At this level—the third story? the fourth?—the band music was audible … like a parade one hears a block away. Donne’s head-bobbing long-legged glide down the corridor threatened to leave me behind. He ignored the closed doors of several rooms. One door I happened to see as I rushed by was open a crack … and I caught… a glimpse … the suggestion of a wall of books, a figured rug on the floor, a gas lamp, and a man sitting in a chair reading. I did not for some minutes register the intelligence of this … but rushed on after the policemen.

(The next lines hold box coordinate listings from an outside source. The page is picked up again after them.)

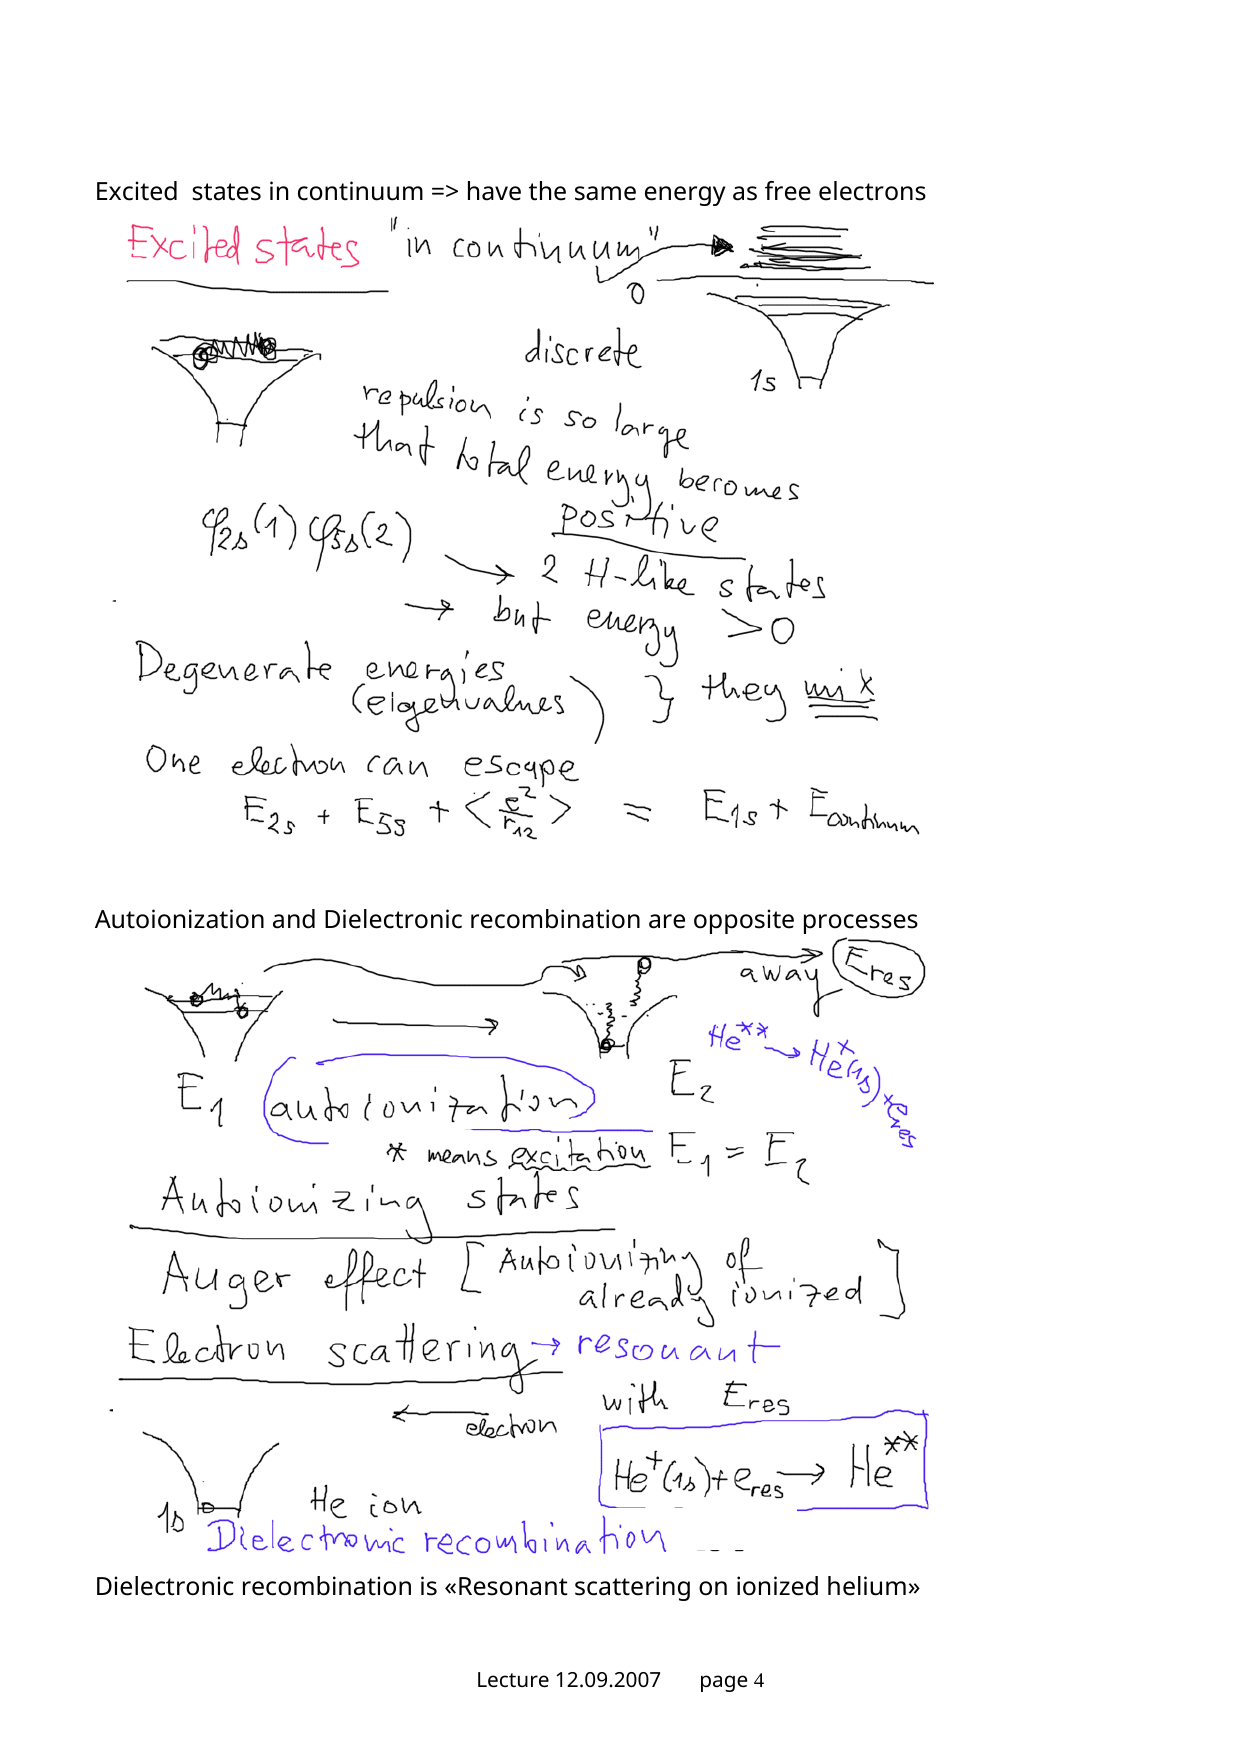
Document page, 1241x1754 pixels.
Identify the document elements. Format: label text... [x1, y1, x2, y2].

text Excited states in continuum => have the same energy as free electrons [94, 173, 1121, 207]
picture [94, 207, 936, 848]
text Dielectronic recombination is «Resonant scattering on ionized helium» [94, 1569, 1113, 1603]
picture [94, 936, 929, 1557]
text Autoionization and Dielectronic recombination are opposite processes [94, 902, 1113, 936]
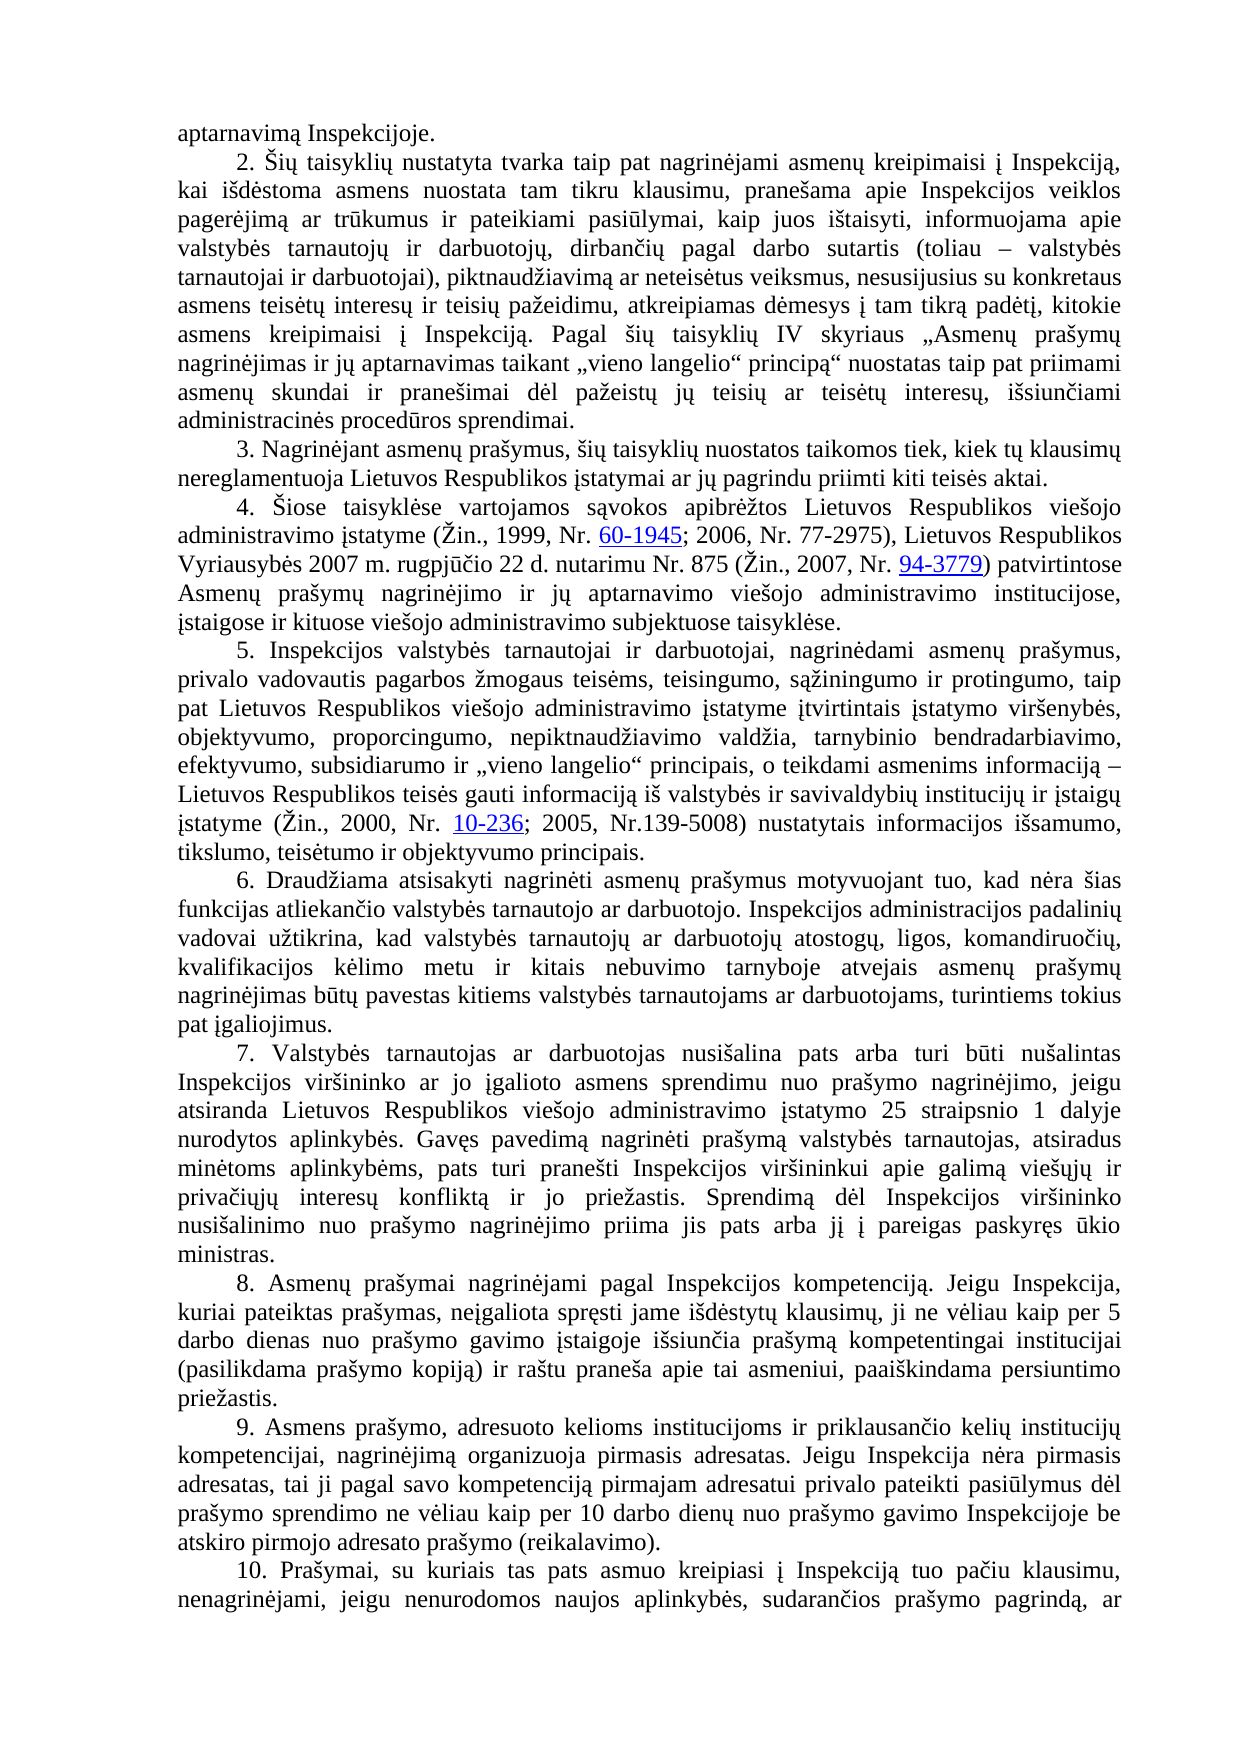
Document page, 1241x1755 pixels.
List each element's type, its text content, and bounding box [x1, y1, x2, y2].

text 8. Asmenų prašymai nagrinėjami pagal Inspekcijos kompetenciją. Jeigu Inspekcija, kuriai pateiktas prašymas, neįgaliota spręsti jame išdėstytų klausimų, ji ne vėliau kaip per 5 darbo dienas nuo prašymo gavimo įstaigoje išsiunčia prašymą kompetentingai institucijai (pasilikdama prašymo kopiją) ir raštu praneša apie tai asmeniui, paaiškindama persiuntimo priežastis. [177, 1268, 1122, 1412]
text 2. Šių taisyklių nustatyta tvarka taip pat nagrinėjami asmenų kreipimaisi į Inspekciją, kai išdėstoma asmens nuostata tam tikru klausimu, pranešama apie Inspekcijos veiklos pagerėjimą ar trūkumus ir pateikiami pasiūlymai, kaip juos ištaisyti, informuojama apie valstybės tarnautojų ir darbuotojų, dirbančių pagal darbo sutartis (toliau – valstybės tarnautojai ir darbuotojai), piktnaudžiavimą ar neteisėtus veiksmus, nesusijusius su konkretaus asmens teisėtų interesų ir teisių pažeidimu, atkreipiamas dėmesys į tam tikrą padėtį, kitokie asmens kreipimaisi į Inspekciją. Pagal šių taisyklių IV skyriaus „Asmenų prašymų nagrinėjimas ir jų aptarnavimas taikant „vieno langelio“ principą“ nuostatas taip pat priimami asmenų skundai ir pranešimai dėl pažeistų jų teisių ar teisėtų interesų, išsiunčiami administracinės procedūros sprendimai. [177, 147, 1122, 434]
text 9. Asmens prašymo, adresuoto kelioms institucijoms ir priklausančio kelių institucijų kompetencijai, nagrinėjimą organizuoja pirmasis adresatas. Jeigu Inspekcija nėra pirmasis adresatas, tai ji pagal savo kompetenciją pirmajam adresatui privalo pateikti pasiūlymus dėl prašymo sprendimo ne vėliau kaip per 10 darbo dienų nuo prašymo gavimo Inspekcijoje be atskiro pirmojo adresato prašymo (reikalavimo). [177, 1412, 1122, 1556]
text aptarnavimą Inspekcijoje. [177, 118, 1122, 147]
text 7. Valstybės tarnautojas ar darbuotojas nusišalina pats arba turi būti nušalintas Inspekcijos viršininko ar jo įgalioto asmens sprendimu nuo prašymo nagrinėjimo, jeigu atsiranda Lietuvos Respublikos viešojo administravimo įstatymo 25 straipsnio 1 dalyje nurodytos aplinkybės. Gavęs pavedimą nagrinėti prašymą valstybės tarnautojas, atsiradus minėtoms aplinkybėms, pats turi pranešti Inspekcijos viršininkui apie galimą viešųjų ir privačiųjų interesų konfliktą ir jo priežastis. Sprendimą dėl Inspekcijos viršininko nusišalinimo nuo prašymo nagrinėjimo priima jis pats arba jį į pareigas paskyręs ūkio ministras. [177, 1038, 1122, 1268]
text 5. Inspekcijos valstybės tarnautojai ir darbuotojai, nagrinėdami asmenų prašymus, privalo vadovautis pagarbos žmogaus teisėms, teisingumo, sąžiningumo ir protingumo, taip pat Lietuvos Respublikos viešojo administravimo įstatyme įtvirtintais įstatymo viršenybės, objektyvumo, proporcingumo, nepiktnaudžiavimo valdžia, tarnybinio bendradarbiavimo, efektyvumo, subsidiarumo ir „vieno langelio“ principais, o teikdami asmenims informaciją – Lietuvos Respublikos teisės gauti informaciją iš valstybės ir savivaldybių institucijų ir įstaigų įstatyme (Žin., 2000, Nr. 10-236; 2005, Nr.139-5008) nustatytais informacijos išsamumo, tikslumo, teisėtumo ir objektyvumo principais. [177, 636, 1122, 866]
text 6. Draudžiama atsisakyti nagrinėti asmenų prašymus motyvuojant tuo, kad nėra šias funkcijas atliekančio valstybės tarnautojo ar darbuotojo. Inspekcijos administracijos padalinių vadovai užtikrina, kad valstybės tarnautojų ar darbuotojų atostogų, ligos, komandiruočių, kvalifikacijos kėlimo metu ir kitais nebuvimo tarnyboje atvejais asmenų prašymų nagrinėjimas būtų pavestas kitiems valstybės tarnautojams ar darbuotojams, turintiems tokius pat įgaliojimus. [177, 866, 1122, 1038]
text 3. Nagrinėjant asmenų prašymus, šių taisyklių nuostatos taikomos tiek, kiek tų klausimų nereglamentuoja Lietuvos Respublikos įstatymai ar jų pagrindu priimti kiti teisės aktai. [177, 434, 1122, 492]
text 10. Prašymai, su kuriais tas pats asmuo kreipiasi į Inspekciją tuo pačiu klausimu, nenagrinėjami, jeigu nenurodomos naujos aplinkybės, sudarančios prašymo pagrindą, ar [177, 1556, 1122, 1613]
text 4. Šiose taisyklėse vartojamos sąvokos apibrėžtos Lietuvos Respublikos viešojo administravimo įstatyme (Žin., 1999, Nr. 60-1945; 2006, Nr. 77-2975), Lietuvos Respublikos Vyriausybės 2007 m. rugpjūčio 22 d. nutarimu Nr. 875 (Žin., 2007, Nr. 94-3779) patvirtintose Asmenų prašymų nagrinėjimo ir jų aptarnavimo viešojo administravimo institucijose, įstaigose ir kituose viešojo administravimo subjektuose taisyklėse. [177, 492, 1122, 636]
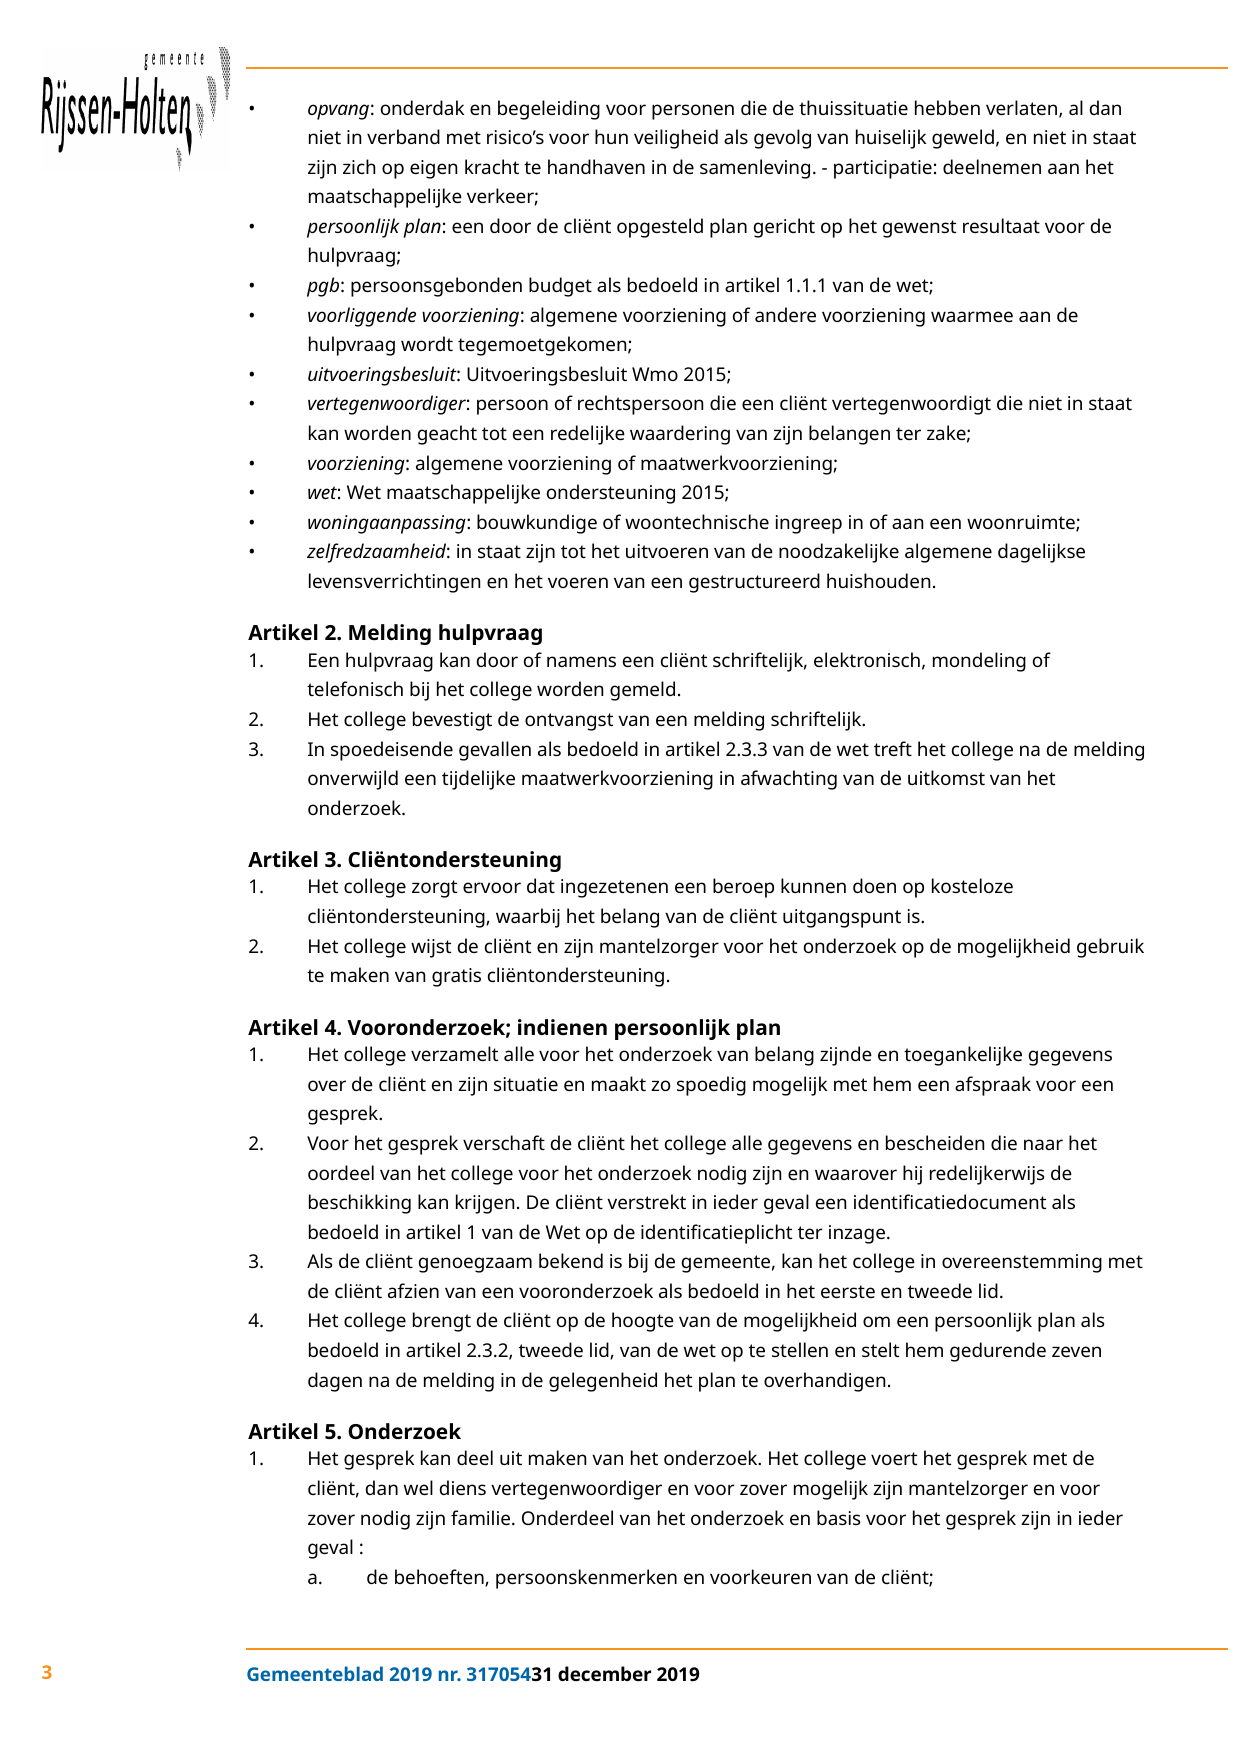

I followed them up a broad flight of polished wood stairs with a carved banister. At the top of the stairs was a small landing … and double doors of steel with a wheel lock. Donne’s man turned the wheel, pulled open the doors, and the music rushed out at us like the wind.
Shadows of the storm clouds loomed and faded like a passing armada on the translucent green roof. The steel ribs of the roof shot out like flying buttresses. The orchestrion of oak and glass, as monumental as a cathedral organ, shuddered with its own music The great golden disc revolved that beat the drum and shook the bells and plucked out the chords of a robotic waltz.
In the central terrace, women in gray nurses’ uniforms were dancing with one another.
Our presence interrupted nothing. Here and there, stretched out on a bench, or slumped across a garden table, or, in one case, lying across a gravel path under a tubbed tree, were fully dressed old men. Donne went methodically to each one and felt the pulse. They were all dead—five there were—but for one rasping out his death rattle.